Ese primer proyecto biodramático dio a Otero una voz propia como directora. Su consagración nacional llegó con 200 golpes de jamón serrano (2018), protagonizada por el actor televisivo Gustavo Garzón. “Me di cuenta de que yo era un hombre sin cuerpo. Pura mente. Pura palabra. Un actor sin cuerpo. Y me dije: ‘Quiero hacer algo desde el cuerpo’. Quiero bailar, quiero cantar y quiero decir lo que se me cante el ojete. Quiero hacer una obra que surja de esta necesidad, de este desgarro emocional que siento. Donde no me importe la plata ni el cartel”, dijo Garzón tras ponerse en las manos de Otero. Ella guio a Garzón para reapropiarse de su cuerpo; en Fuck Me guía a los bailarines para que se expresen en su lugar. Exhiben la potencia de su danza, la desnudez de sus cuerpos, la fragilidad por el paso del tiempo y la vulnerabilidad que implica someterse.

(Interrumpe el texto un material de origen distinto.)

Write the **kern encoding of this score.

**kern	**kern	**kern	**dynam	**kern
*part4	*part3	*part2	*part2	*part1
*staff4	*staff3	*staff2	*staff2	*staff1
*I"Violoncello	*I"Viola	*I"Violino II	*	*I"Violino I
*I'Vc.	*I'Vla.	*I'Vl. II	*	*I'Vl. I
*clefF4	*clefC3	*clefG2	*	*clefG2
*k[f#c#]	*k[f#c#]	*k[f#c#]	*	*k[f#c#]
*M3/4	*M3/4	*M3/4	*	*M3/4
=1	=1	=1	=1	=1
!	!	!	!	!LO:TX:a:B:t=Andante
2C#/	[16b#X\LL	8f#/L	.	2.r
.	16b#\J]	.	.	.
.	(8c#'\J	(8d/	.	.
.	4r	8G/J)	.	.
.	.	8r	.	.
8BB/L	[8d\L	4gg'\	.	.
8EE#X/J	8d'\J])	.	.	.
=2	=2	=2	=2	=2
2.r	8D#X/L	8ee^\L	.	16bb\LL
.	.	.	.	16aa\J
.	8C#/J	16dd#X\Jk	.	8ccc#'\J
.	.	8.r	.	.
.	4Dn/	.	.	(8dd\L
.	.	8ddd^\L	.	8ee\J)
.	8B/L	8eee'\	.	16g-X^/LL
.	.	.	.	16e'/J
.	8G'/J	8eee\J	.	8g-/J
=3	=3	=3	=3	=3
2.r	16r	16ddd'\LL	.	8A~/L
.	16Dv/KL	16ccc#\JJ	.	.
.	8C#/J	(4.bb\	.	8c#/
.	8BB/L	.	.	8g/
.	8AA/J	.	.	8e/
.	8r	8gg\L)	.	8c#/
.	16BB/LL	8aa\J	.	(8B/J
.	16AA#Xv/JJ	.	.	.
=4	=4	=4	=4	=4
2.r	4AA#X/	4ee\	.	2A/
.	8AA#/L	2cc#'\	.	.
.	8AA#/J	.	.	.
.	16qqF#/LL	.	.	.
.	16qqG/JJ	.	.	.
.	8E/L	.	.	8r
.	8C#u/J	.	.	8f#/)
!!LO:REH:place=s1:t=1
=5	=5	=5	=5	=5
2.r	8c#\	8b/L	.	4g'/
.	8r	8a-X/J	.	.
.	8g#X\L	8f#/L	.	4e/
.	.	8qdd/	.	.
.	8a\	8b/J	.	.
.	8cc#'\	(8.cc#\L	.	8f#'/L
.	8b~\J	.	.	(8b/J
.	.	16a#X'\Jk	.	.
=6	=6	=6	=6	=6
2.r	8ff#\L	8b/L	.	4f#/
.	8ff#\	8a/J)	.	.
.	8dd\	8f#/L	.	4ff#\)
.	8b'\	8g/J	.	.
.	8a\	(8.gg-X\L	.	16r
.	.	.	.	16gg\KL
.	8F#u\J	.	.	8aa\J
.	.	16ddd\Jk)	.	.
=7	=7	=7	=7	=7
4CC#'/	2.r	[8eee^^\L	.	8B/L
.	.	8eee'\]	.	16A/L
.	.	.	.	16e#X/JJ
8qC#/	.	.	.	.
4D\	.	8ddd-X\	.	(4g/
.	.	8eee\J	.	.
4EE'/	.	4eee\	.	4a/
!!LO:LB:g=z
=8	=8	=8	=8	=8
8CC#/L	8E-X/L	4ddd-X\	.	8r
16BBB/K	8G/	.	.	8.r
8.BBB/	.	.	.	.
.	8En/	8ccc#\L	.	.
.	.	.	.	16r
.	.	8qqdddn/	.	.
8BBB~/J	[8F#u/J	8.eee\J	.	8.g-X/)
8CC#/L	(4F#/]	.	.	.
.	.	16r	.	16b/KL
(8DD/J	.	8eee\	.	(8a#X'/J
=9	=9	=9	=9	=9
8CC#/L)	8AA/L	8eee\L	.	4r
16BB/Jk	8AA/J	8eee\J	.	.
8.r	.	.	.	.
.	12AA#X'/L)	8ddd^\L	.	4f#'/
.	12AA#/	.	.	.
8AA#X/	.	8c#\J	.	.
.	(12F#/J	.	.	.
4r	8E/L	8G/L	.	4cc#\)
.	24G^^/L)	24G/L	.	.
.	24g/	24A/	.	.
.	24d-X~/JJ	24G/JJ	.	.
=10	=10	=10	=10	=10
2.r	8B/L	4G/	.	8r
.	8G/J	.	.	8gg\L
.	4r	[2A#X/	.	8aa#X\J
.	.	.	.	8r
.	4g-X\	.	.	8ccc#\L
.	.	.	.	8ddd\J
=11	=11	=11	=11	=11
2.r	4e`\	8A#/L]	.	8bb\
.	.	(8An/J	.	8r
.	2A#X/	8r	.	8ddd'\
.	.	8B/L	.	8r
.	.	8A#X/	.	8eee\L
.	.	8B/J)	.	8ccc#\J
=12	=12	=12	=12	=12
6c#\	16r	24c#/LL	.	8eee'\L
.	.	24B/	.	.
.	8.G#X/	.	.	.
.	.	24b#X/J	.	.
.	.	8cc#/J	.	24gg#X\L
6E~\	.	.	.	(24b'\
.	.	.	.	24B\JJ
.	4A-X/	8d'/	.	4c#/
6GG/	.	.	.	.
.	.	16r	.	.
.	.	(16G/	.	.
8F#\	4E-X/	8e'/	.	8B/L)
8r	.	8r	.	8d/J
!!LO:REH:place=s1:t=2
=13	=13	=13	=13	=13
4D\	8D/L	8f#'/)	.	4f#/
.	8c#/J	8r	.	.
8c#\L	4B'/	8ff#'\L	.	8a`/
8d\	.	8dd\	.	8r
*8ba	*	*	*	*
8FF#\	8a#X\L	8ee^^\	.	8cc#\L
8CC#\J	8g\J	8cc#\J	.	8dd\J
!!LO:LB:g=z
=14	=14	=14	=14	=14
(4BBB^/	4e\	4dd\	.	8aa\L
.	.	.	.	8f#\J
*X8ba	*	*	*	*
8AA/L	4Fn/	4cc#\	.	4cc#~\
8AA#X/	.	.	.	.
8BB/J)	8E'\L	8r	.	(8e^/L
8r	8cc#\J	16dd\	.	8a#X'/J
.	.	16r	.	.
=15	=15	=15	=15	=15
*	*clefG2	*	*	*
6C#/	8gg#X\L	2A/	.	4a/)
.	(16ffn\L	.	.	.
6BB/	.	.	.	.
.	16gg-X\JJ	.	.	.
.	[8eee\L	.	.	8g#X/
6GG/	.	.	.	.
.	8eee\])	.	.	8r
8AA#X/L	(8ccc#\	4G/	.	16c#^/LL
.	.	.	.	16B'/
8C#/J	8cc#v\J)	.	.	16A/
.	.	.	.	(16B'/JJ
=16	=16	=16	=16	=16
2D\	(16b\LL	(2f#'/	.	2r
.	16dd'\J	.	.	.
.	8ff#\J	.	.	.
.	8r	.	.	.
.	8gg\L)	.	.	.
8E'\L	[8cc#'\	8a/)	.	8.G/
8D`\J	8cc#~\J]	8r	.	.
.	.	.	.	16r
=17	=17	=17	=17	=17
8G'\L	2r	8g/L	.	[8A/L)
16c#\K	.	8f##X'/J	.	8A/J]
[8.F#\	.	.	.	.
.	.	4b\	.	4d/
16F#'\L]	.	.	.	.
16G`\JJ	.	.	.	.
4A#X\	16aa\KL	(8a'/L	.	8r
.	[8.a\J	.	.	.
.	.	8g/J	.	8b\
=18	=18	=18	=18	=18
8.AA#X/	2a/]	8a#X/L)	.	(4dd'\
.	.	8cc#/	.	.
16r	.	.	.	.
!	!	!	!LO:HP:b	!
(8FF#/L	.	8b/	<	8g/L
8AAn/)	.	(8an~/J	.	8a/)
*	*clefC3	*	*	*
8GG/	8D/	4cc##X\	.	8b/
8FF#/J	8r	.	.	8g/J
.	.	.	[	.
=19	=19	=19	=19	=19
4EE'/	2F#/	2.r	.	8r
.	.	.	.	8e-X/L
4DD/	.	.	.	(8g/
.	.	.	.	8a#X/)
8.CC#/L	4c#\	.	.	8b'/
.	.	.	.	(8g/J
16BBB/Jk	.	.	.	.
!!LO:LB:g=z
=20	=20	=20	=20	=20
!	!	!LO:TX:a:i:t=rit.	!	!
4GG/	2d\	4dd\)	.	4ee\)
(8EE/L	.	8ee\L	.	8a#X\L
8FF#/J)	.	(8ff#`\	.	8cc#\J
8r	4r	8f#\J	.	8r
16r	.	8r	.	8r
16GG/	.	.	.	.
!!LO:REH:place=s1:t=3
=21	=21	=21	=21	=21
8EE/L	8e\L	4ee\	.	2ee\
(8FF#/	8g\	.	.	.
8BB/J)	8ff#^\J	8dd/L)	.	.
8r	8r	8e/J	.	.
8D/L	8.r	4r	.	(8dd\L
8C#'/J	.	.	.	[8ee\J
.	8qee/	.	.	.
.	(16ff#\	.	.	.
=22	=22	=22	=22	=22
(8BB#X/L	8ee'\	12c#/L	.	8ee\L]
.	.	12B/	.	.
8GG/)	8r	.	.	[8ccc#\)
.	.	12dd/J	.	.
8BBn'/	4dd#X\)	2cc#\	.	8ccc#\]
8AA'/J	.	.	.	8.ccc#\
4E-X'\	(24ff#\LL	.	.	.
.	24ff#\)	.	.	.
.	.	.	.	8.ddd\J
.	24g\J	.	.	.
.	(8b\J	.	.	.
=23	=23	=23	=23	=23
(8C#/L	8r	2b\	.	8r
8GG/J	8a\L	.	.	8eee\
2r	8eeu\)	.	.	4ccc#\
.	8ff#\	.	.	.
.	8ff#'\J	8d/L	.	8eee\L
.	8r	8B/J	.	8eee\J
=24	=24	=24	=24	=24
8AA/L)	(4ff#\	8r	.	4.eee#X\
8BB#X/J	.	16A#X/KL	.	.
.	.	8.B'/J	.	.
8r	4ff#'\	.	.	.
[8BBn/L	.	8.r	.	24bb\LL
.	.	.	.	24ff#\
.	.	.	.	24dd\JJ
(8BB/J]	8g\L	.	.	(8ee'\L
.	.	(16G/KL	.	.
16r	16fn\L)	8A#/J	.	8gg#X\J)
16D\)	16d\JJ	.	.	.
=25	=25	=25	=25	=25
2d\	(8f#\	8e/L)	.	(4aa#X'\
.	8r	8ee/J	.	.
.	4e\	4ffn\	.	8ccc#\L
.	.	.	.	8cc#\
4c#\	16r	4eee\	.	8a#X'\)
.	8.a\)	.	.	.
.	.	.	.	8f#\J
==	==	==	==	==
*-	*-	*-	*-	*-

“Siempre lo sentí y lo vi al revés, con mi propio cuerpo y el cuerpo de todas las mujeres. Lamentablemente fuimos, somos y seremos cosificadas; se opina y se opinará sobre nuestros cuerpos. Los hombres están más despojados de eso y me produce placer esa venganza, que se haga justicia por una hora, dar la posibilidad de imaginar que sea al revés”, opina la directora sobre el impacto que genera ver a cinco hombres bailar desnudos sobre el escenario.

Su última obra, Love Me (2022) —programada esta noche en el Festival de Otoño—, es una continuación de Fuck Me. “Primero cogeme [fóllame], después hablemos de amor. El sexo es cuerpo. El amor no es tanto cuerpo como tiempo. O quizás el amor sea un cuerpo sosteniendo el tiempo cuando la novedad queda a un lado. El permanecer, la paciencia”. La obra, creada con el director Martín Flores Cárdenas, habla de amor, pero también de violencia, y es a su vez una despedida del lugar donde nació y creció. Desde marzo, Otero vive en Madrid, la ciudad que le resulta más parecida a Buenos Aires.

Cárdenas la describe como una intérprete y coreógrafa apasionada. Una máquina sensible. Rota. Fallada. “Su creatividad brota de esos cortes, de esas heridas”, asegura. El mismo estallido que la destruye, a su vez la inspira y la libera.